== Extract to read ==
— Begin —

This is disadvantageous to the offense as they don’t get a headstart on the play and have to be reactive instead of proactive, however it will significantly cut down on the amount of false starts called. Perhaps not having to be conservative is part of the home field advantage.

## Encroachment

Luckily, there’s an easy way of testing whether the visitors are doing more conservative snaps than the home team. A defensive line who thinks they know when the play will start will not wait until they can see the ball moving but instead will simply start charging at the quarterback at the time they’ve guessed the ball’s going to move.

This works magically when done right, like so:

(via)

However, when the defense is wrong and jumps too early, this is a foul. If you are a quarterback calling snaps non-conservatively, you will be able to keep the defense confused by changing when and how you snap the ball, and the defense either has to choose between getting a bunch of penalties (which is good for your team) or themselves playing conservatively (which is good for your health).

If you agree with my logic that an offense with a conservative snap count will draw less penalties, then the visitors getting more defensive line penalties is to be expected. The home team is taking a more aggressive style of snap, and therefore causing the visitors more penalties.

## Third Down Conversion

One of the most important qualities in an offense is their ability to convert third downs into 1st downs. A third down, if converted, will allow an offense to stay on the field and try to score some points. If it is not converted then in most cases the ball is given to the other team’s offense and they try and score.

Like the two above, this is a particularly useful number to judge this home field advantage as it is only weakly biased by any tactical decision of the offense. It is beneficial to convert 3rd down if you’re down by 10 points, tieing or up by 17.  This is opposed to statistics such as interceptions, for example, as a team who are losing will generally try more outlandish throws which are more likely to get intercepted, whereas a winning team will go for easy completions for security and to run out the clock.

So third down conversion is – to a certain extent – an unbiased judge of how well an offense is performing, let’s compare home and away.

What’s cool about this one is that it seems like there is a true advantage for the home team in the first quarter, then as the game progresses that same pattern keeps but just gets less significant. Maybe the difference to start with is due to nerves and during the game players start to get over it and start playing football.

— End —

== Rows ==
— Begin —

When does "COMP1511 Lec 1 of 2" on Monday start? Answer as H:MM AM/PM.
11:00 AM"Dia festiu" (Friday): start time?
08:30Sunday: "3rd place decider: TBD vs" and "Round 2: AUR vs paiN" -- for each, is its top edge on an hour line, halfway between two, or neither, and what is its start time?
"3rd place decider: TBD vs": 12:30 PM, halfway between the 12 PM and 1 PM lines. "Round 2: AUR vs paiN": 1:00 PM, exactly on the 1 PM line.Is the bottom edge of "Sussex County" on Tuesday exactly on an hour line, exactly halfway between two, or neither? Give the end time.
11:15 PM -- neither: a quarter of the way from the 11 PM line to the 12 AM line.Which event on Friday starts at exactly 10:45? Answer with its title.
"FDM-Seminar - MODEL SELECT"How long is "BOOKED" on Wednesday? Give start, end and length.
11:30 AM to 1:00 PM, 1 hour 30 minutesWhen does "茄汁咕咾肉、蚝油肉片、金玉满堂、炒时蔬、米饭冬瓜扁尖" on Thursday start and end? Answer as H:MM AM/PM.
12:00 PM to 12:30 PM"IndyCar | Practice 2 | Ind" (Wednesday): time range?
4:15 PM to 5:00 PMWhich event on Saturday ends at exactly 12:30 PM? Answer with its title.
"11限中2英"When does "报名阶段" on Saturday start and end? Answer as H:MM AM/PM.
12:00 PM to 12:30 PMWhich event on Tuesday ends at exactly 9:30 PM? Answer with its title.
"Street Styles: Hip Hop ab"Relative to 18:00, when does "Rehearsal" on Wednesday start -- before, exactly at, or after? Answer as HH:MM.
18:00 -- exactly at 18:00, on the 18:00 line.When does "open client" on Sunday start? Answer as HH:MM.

— End —

== Exercise tasks ==
[1] In the passage on home field advantage in football, why is third down conversion a useful measure of that advantage, unlike interceptions? Reply in one to three sentences.
[2] Write the next part of the passage on home field advantage in football, starting right after its final sentence.

== Exercise answers ==
[1] Third down conversion is only weakly biased by an offense's tactical decisions, since converting is beneficial whether a team is behind, tied or ahead. Interceptions depend on the game situation: a losing team tries more outlandish throws that are likelier to be intercepted, while a winning team goes for easy completions for security and to run out the clock.

[2]
## All the others (and some kind of substance)

Right, you don’t need me going on and on anymore, but I have a confession: I am a statistics tutor and if any of my students see the unsubstantiated claims above and I don’t clarify myself, then why would they listen to me in the future?

So let me put some substance to my claims, but first let me explain how I’m doing so.

Imagine you were to flip a coin 10 times, and got 6 heads. It’d be easy to believe that the coin was still fair and has a 50% chance of showing heads, just that you were a little unlucky when flipping. If you flip the coin 10,000,000 times however and get 6,000,000 heads you would be pretty certain that the coin wasn’t 50/50, even though the same proportion (60%) of flips turned up heads. This is because in the first case we don’t have much data and we can conceive of being unlucky enough to get 6 heads, however it is tremendously unlikely that a fair coin would show heads 6,000,000 times when flipped 10,000,000 times. The concept we’re touching on here is that there is an inherent uncertainty whenever we don’t have infinite data, and the less data we have the higher the uncertainty is.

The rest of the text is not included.